LE CAUSE DELL'ACNE TARDIVA


Gli anni della pubertà sembrano ormai dimenticati e si crede di avere chiuso per sempre con brufoli e imperfezioni. E invece, a volte, accade proprio il contrario perché per molte donne l’inizio della vita lavorativa, con il conseguente intensificarsi di stress e responsabilità, porta con sé anche molte problematiche legate alla pelle. Ansia e preoccupazioni sembrano sfogarsi proprio sul viso, causando ulteriore tensione. L’acne tardiva, che persiste anche dopo il compimento dei 26/27 anni di età, compare soprattutto se c’è già stata una sua manifestazione nell’adolescenza. Può insorgere non solo sul viso, soprattutto nella zona intorno alla bocca, sul mento e sul collo, ma anche sul décolleté e sulla schiena, creando piccole lesioni con pustole dolorose. L’acne è generalmente considerata come una patologia anche se in realtà si tratta di un inestetismo, che spesso finisce per essere anche causa di afflizione psicologica. Generalmente viene classificata come lieve, media e molto grave: nel primo stadio si verifica iperseborrea, ovvero la pelle diventa lucida più rapidamente, possono insorgere comedoni aperti o chiusi (i cosiddetti punti neri e punti bianchi), possono esserci pustole fino ad arrivare a un’infiammazione molto marcata, che presenta noduli e cisti. Quali sono le cause che predispongono l’insorgere dell’acne? Il discorso è molto complesso perché entrano in gioco numerosi fattori che vanno esaminati con grande attenzione. Prima di tutto esiste una predisposizione genetica poi possono esserci cause ormonali: l’ovaio policistico per esempio può avere un ruolo nell’insorgere del problema. In questi casi il medico valuta la cura, come l’assunzione della pillola concezionale. Quando queste problematiche si manifestano in età adulta diventano causa d’imbarazzo e incidono inevitabilmente sull’autostima della persona. Come comportarsi in questo caso? L’approccio migliore è sempre quello di recarsi dal dermatologo per identificare un percorso curativo e stabilire insieme al medico come intervenire, ad esempio con prodotti topici o sistemici, e cosa non fare (evitare ad esempio di schiacciare i brufoli, usare prodotti irritanti o, peggio ancora fare le lampade abbronzanti).

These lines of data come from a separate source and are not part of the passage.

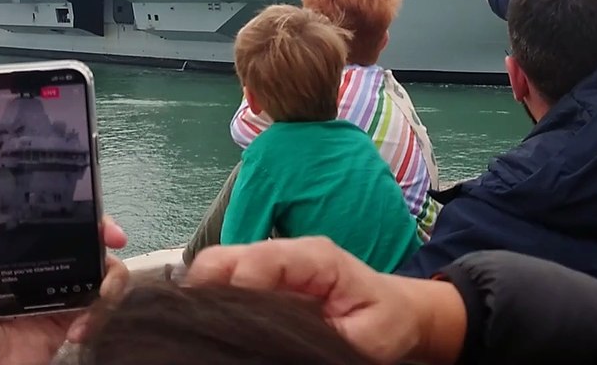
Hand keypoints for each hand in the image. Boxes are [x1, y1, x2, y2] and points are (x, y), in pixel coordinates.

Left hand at [0, 188, 127, 364]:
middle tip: (116, 239)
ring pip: (101, 269)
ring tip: (105, 294)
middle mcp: (39, 267)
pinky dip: (99, 313)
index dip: (71, 209)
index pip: (48, 221)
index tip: (87, 206)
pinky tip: (80, 328)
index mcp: (12, 254)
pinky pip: (100, 304)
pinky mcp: (72, 318)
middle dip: (105, 234)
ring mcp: (59, 292)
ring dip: (112, 277)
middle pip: (83, 239)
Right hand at [186, 238, 464, 364]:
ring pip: (217, 268)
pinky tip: (217, 327)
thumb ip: (322, 335)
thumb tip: (278, 343)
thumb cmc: (384, 321)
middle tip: (202, 330)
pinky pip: (224, 281)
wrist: (394, 311)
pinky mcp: (262, 279)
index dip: (237, 286)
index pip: (260, 259)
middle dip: (204, 289)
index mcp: (315, 259)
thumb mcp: (363, 336)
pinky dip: (213, 300)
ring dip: (206, 296)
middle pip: (224, 257)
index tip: (227, 322)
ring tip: (208, 331)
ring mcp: (271, 264)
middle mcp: (286, 253)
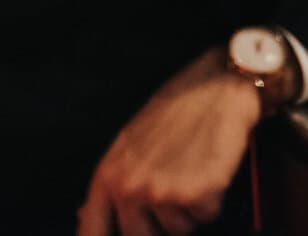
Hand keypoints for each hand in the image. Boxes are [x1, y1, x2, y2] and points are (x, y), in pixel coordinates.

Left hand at [78, 47, 260, 235]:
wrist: (219, 85)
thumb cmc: (179, 107)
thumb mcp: (131, 141)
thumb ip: (115, 180)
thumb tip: (88, 216)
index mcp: (109, 174)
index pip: (91, 229)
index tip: (131, 231)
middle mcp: (130, 187)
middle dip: (161, 224)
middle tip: (176, 195)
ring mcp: (163, 192)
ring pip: (179, 229)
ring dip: (191, 209)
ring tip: (197, 172)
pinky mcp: (197, 194)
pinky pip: (207, 215)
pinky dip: (215, 198)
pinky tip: (214, 169)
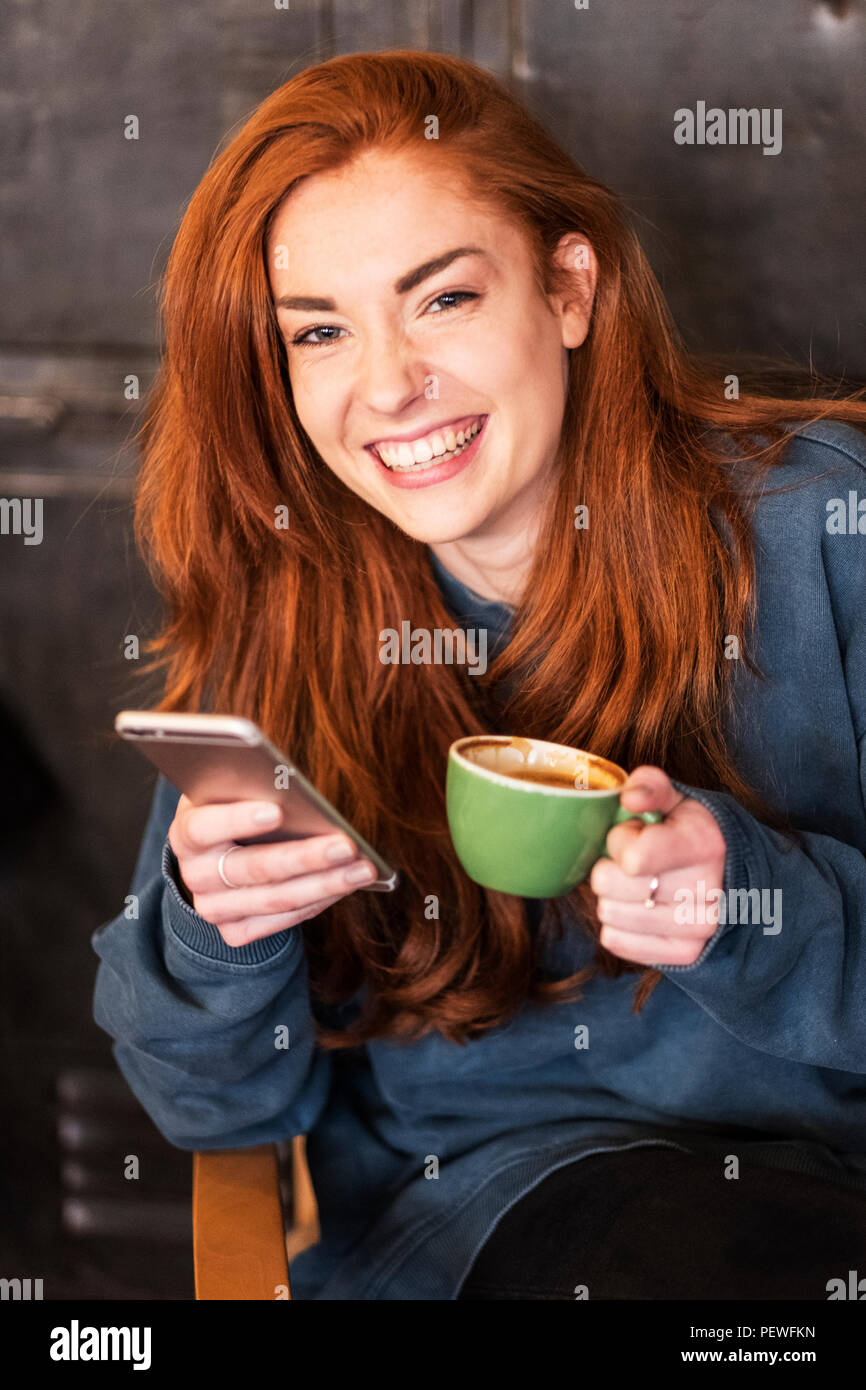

Dato che la terapia stessa può provocare arrossamenti e a volte persino desquamazione, con i pazienti nel corso della visita si affronta anche il tema del make-up camouflage: riuscire ad attenuare l’infiammazione del viso regala sicurezza ed evita che la persona abbia la tentazione di toccare il viso finendo per peggiorare involontariamente l’infiammazione.